Skeletal landmark data
◇ ◇ ◇ ◇ ◇
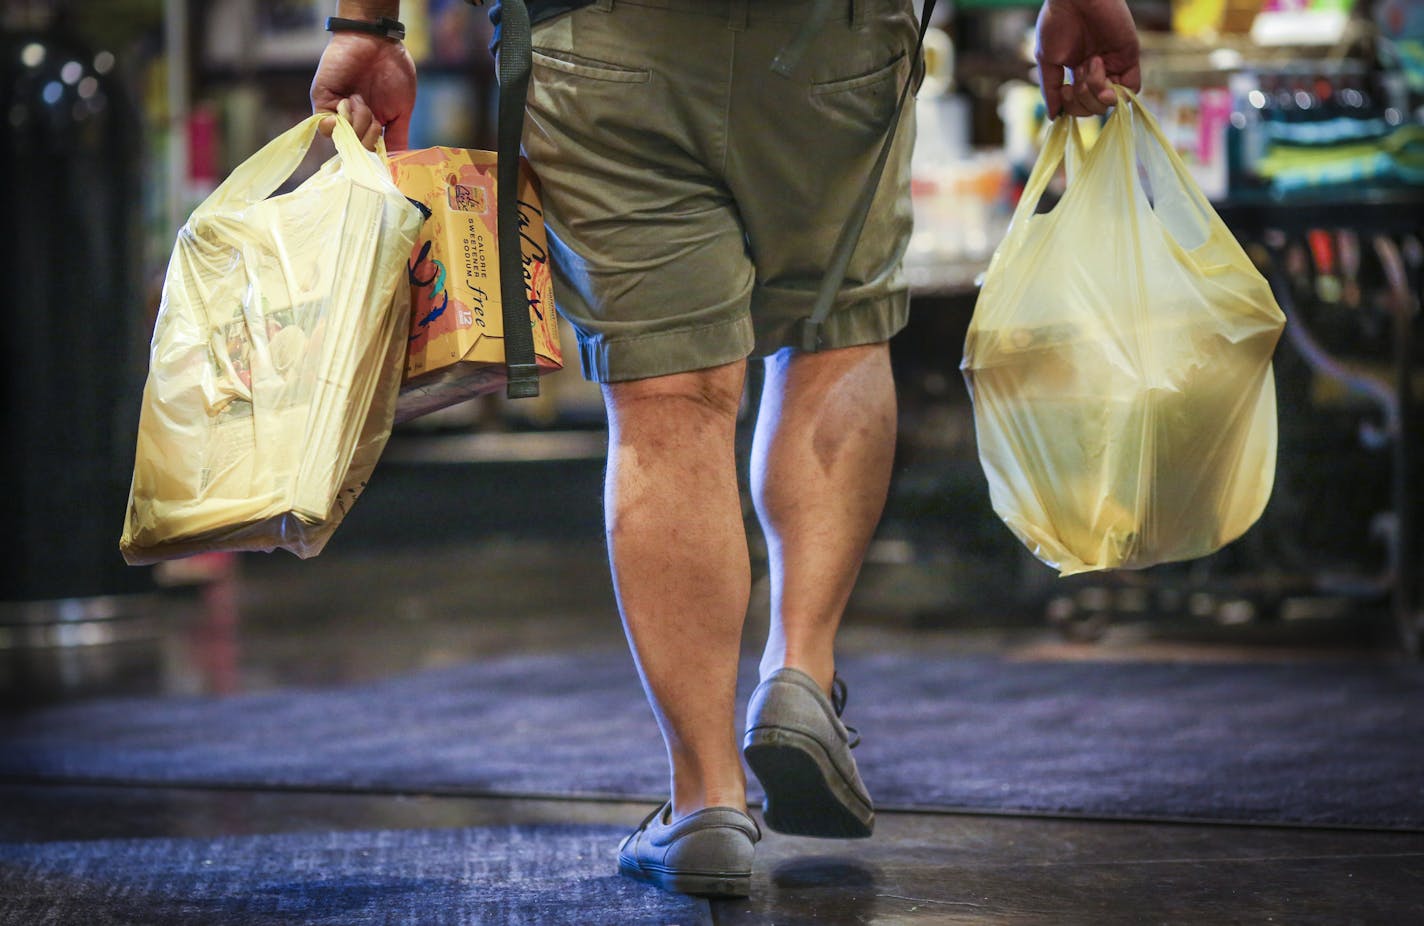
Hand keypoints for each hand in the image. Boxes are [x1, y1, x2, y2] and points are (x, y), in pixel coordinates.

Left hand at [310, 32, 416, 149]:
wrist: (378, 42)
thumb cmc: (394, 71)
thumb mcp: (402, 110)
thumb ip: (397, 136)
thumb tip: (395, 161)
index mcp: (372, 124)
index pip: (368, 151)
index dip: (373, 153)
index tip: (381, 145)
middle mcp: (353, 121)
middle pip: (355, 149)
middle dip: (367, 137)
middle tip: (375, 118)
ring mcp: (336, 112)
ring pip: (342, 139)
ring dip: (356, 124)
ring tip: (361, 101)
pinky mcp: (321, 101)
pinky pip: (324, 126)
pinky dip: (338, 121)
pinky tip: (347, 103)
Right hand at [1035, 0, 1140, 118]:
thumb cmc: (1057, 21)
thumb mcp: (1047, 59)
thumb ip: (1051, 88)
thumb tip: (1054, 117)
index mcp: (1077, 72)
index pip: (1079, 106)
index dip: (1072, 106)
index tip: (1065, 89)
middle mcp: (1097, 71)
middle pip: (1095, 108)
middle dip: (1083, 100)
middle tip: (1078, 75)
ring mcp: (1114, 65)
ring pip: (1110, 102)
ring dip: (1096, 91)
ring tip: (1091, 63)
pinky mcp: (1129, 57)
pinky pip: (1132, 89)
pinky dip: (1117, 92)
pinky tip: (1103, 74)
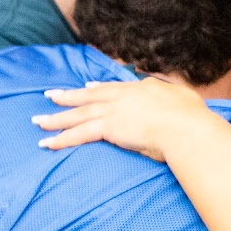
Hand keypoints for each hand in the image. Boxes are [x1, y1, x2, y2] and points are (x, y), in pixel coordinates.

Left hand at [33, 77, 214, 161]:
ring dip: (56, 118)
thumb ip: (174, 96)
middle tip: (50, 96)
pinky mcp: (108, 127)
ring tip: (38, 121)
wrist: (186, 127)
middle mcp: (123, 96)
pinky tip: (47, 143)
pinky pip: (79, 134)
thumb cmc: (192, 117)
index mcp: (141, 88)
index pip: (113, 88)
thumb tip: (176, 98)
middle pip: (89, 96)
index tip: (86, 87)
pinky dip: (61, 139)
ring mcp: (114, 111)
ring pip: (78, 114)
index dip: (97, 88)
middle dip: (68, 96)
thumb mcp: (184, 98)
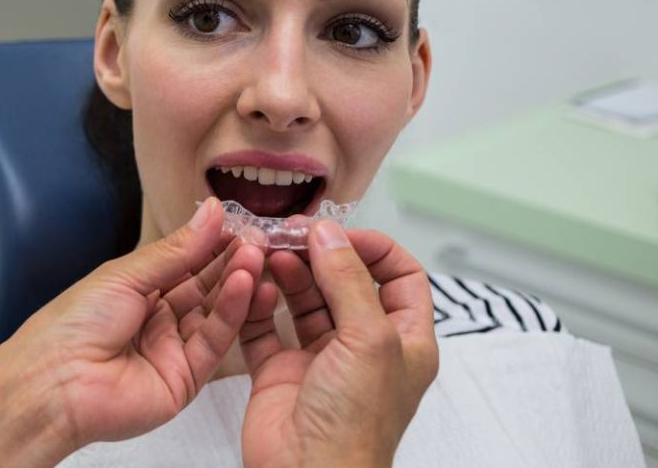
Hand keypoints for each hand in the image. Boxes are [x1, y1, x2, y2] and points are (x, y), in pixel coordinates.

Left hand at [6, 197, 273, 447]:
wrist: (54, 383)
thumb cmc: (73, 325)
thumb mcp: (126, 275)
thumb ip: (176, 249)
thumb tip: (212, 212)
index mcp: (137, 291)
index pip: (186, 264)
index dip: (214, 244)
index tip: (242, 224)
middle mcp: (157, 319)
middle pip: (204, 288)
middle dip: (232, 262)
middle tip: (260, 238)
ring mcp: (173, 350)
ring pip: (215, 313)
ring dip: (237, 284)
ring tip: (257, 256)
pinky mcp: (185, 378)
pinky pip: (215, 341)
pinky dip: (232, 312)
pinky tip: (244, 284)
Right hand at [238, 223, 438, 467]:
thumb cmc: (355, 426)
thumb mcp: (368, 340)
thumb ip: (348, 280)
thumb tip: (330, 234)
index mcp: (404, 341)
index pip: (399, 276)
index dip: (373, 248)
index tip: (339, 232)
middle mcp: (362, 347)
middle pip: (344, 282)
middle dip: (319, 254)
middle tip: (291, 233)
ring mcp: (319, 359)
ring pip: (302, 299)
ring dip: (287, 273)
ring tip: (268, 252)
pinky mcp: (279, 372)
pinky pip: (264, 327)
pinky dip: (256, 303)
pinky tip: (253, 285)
◇ ◇ ◇ ◇ ◇
| YOUR OBJECTIVE |
Each record above should be returned unchanged, except that the pictures are dropped.

| ANSWER SPACE |
Hand keypoints for each hand in the image. Boxes are [x1, y1, x2, y2] and points are (x, y), in pixel coordinates.

Left hand at [310, 32, 416, 149]:
wrist: (378, 42)
thumb cmc: (394, 71)
thumb mcp: (402, 110)
thumb ip: (397, 136)
thumb tip: (395, 161)
index mcp: (372, 124)
index pip: (368, 151)
index dip: (373, 153)
index tip: (381, 145)
middle mcp: (353, 121)
middle pip: (355, 149)
middle dip: (367, 137)
middle tip: (375, 118)
ring mcp: (336, 112)
ring pip: (342, 139)
ring dip: (356, 124)
ring tip: (361, 101)
pinky mcp: (321, 101)
pinky pip: (324, 126)
pinky dip: (338, 121)
pinky tip: (347, 103)
Right hand at [1035, 0, 1140, 118]:
thumb cmc: (1057, 21)
thumb mcp: (1047, 59)
thumb ip: (1051, 88)
thumb tip: (1054, 117)
index mcp: (1077, 72)
index pip: (1079, 106)
index dip: (1072, 106)
index tip: (1065, 89)
middle mcp: (1097, 71)
middle pip: (1095, 108)
middle dip: (1083, 100)
middle tip: (1078, 75)
ring mcp: (1114, 65)
ring pip: (1110, 102)
ring dip: (1096, 91)
ring tip: (1091, 63)
pinky mcp: (1129, 57)
pinky pip: (1132, 89)
pinky dip: (1117, 92)
pinky tip: (1103, 74)
Hand keypoints for each hand in the image. Boxes are [x1, y1, x2, y2] and points are (x, y), in pixel coordinates.

Left hand at [33, 77, 214, 161]:
ring dip: (56, 118)
thumb ip: (174, 96)
middle tip: (50, 96)
pinky mcp: (108, 127)
ring tip: (38, 121)
wrist: (186, 127)
middle mcp: (123, 96)
pinky tip: (47, 143)
pinky pip: (79, 134)
thumb cmc: (192, 117)
index mcp: (141, 88)
index pip: (113, 88)
thumb tip: (176, 98)
middle pip: (89, 96)
index tip: (86, 87)
pinky dip: (61, 139)
ring mcp: (114, 111)
ring pip: (78, 114)
index dip: (97, 88)
middle dip: (68, 96)
thumb mcp: (184, 98)
Hand keypoints for each hand in the image. Boxes are [x1, y1, x2, y2] and points are (x, y), in pixel coordinates.

Left hand at [6, 197, 273, 447]:
wrist: (54, 383)
thumb cmc: (73, 325)
thumb mcp: (126, 275)
thumb ip: (176, 249)
thumb tip: (212, 212)
index mcp: (137, 291)
index pip: (186, 264)
index dip: (214, 244)
index tip: (242, 224)
middle mcp: (157, 319)
middle pip: (204, 288)
middle dip: (232, 262)
middle tip: (260, 238)
ring mcp: (173, 350)
ring pip: (215, 313)
ring dip: (237, 284)
ring tip: (257, 256)
pinky mcp: (185, 378)
pinky pip: (215, 341)
pinky dip: (232, 312)
pinky tip: (244, 284)
Right hand at [238, 223, 438, 467]:
thumb cmc: (355, 426)
thumb mcp: (368, 340)
thumb ip: (348, 280)
thumb tip: (330, 234)
index mcp: (404, 341)
index pip: (399, 276)
index dip: (373, 248)
index tip: (339, 232)
middle mcp: (362, 347)
middle pip: (344, 282)
middle dip: (319, 254)
middle tip: (291, 233)
ring mcp: (319, 359)
ring pip: (302, 299)
ring dip: (287, 273)
ring tip: (268, 252)
pinky mcp: (279, 372)
pinky pip: (264, 327)
pinky dip: (256, 303)
pinky tip: (253, 285)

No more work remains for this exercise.